Beberapa BUMN besar tahun ini mencatat kerugian yang nilainya sangat besar. Dari sekian banyak kerugian yang dialami negara, sebagian besar dinilai bersumber dari pengelolaan BUMN yang tidak tepat.
Dalam data laporan mengenai keuangan BUMN, setidaknya dalam dua tahun terakhir, beberapa BUMN mengalami kerugian. BUMN rugi yang dimaksud antara lain PT Garuda Indonesia Tbk, PT Aneka Tambang Tbk dan PT Krakatau Steel Tbk.
Garuda Indonesia. Tahun 2012, memperoleh keuntungan Rp 21,55 miliar. Tahun 2013, merugi Rp 125,58 miliar, dan pada semester pertama tahun 2014, Garuda kembali merugi Rp 2,4 triliun. Artinya, dalam setahun Garuda merugi sekitar 1.900 persen. Menurut catatan, hingga September 2014 Garuda membukukan rugi bersih sebesar 219,5 juta dolar AS atau setara dengan Rp 2,63 triliun, anjlok 1.362 persen dibanding rugi bersih periode sama 2013 sebesar Rp180 miliar.
Krakatau Steel. Tahun 2012 mendapat kerugian Rp 112, 79 miliar. Pada tahun 2013, mendapat keuntungan Rp 122,29 miliar. Kemudian, pada semester pertama 2014, merugi Rp 1 triliun. Data tersebut menunjukan Karakatau Steel dalam tempo satu tahun merugi sekitar 900 persen.
Aneka Tambang (Antam). Tahun 2012, Antam memperoleh keuntungan Rp 475,97 miliar. Tahun 2013, keuntungan Rp 373,56 miliar. Namun, pada semester pertama tahun 2014, Antam merugi Rp 638,58 miliar. Artinya Antam merugi sebesar 300 persen dalam setahun.
Kerugian-kerugian yang dialami BUMN tersebut dipengaruhi oleh proses pengelolaan yang tidak baik dari masing-masing direksi BUMN. Inefisiensi dan korupsi disebut menjadi salah satu penyebab utama kerugian.
Selain harus memperoleh direksi BUMN yang kredibel, BUMN bukan hanya perlu dipimpim oleh seorang profesional, tetapi entrepreneur profesional. Seorang profesional biasanya bermain di area pencapaian terbaik yang dapat dicapai. Sementara seorang entrepreneur bermainnya di resiko terburuk yang masih dapat ditanggung.
Itu sebabnya mengapa tidak mudah bagi seorang profesional berubah menjadi seorang entrepreneur demikian sebaliknya.

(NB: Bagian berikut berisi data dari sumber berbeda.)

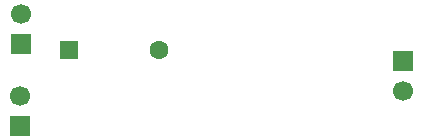
<source format=gbr>
%TF.GenerationSoftware,KiCad,Pcbnew,9.0.1*%
%TF.CreationDate,2025-05-18T00:22:21-05:00*%
%TF.ProjectId,Tiny_Solar_Supply,54696e79-5f53-46f6-9c61-725f53757070,rev?*%
%TF.SameCoordinates,Original*%
%TF.FileFunction,Soldermask,Bot*%
%TF.FilePolarity,Negative*%
%FSLAX46Y46*%
G04 Gerber Fmt 4.6, Leading zero omitted, Abs format (unit mm)*
G04 Created by KiCad (PCBNEW 9.0.1) date 2025-05-18 00:22:21*
%MOMM*%
%LPD*%
G01*
G04 APERTURE LIST*
G04 Aperture macros list*
%AMRoundRect*
0 Rectangle with rounded corners*
0 $1 Rounding radius*
0 $2 $3 $4 $5 $6 $7 $8 $9 X,Y pos of 4 corners*
0 Add a 4 corners polygon primitive as box body*
4,1,4,$2,$3,$4,$5,$6,$7,$8,$9,$2,$3,0*
0 Add four circle primitives for the rounded corners*
1,1,$1+$1,$2,$3*
1,1,$1+$1,$4,$5*
1,1,$1+$1,$6,$7*
1,1,$1+$1,$8,$9*
0 Add four rect primitives between the rounded corners*
20,1,$1+$1,$2,$3,$4,$5,0*
20,1,$1+$1,$4,$5,$6,$7,0*
20,1,$1+$1,$6,$7,$8,$9,0*
20,1,$1+$1,$8,$9,$2,$3,0*%
G04 Aperture macros list end*
%ADD10RoundRect,0.250000X-0.550000X-0.550000X0.550000X-0.550000X0.550000X0.550000X-0.550000X0.550000X0*%
%ADD11C,1.600000*%
%ADD12R,1.700000X1.700000*%
%ADD13C,1.700000*%
G04 APERTURE END LIST*
D10*
%TO.C,J3*%
X151349570Y-53869831D03*
D11*
X158969570Y-53869831D03*
%TD*%
D12*
%TO.C,J1*%
X179635516Y-54786750D03*
D13*
X179635516Y-57326750D03*
%TD*%
D12*
%TO.C,J2*%
X147225952Y-60289104D03*
D13*
X147225952Y-57749104D03*
%TD*%
D12*
%TO.C,J4*%
X147320000Y-53340000D03*
D13*
X147320000Y-50800000D03*
%TD*%
M02*

</source>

Seorang senior saya yang memiliki karir cemerlang sebagai profesional, pernah mencoba beralih menjadi seorang entrepreneur disaat mencapai puncak karir terbaiknya sebagai seorang direktur, namun tidak bertahan lama dan sekarang kembali menjadi seorang profesional.
Demikian pula dengan seorang Tanri Abeng, bintangnya benar benar bersinar saat sebagai seorang profesional, namun biasa biasa saja, saat pindah jalur sebagai wiraswastawan. Banyak CEO CEO besar yang harus tunduk pada persaingan ketika menjadi seorang entrepreneur.
Walau demikian antara seorang profesional dan entrepreneur memiliki persamaan dalam hal kemampuan “mengendalikan diri” dalam bekerja dibawah tekanan.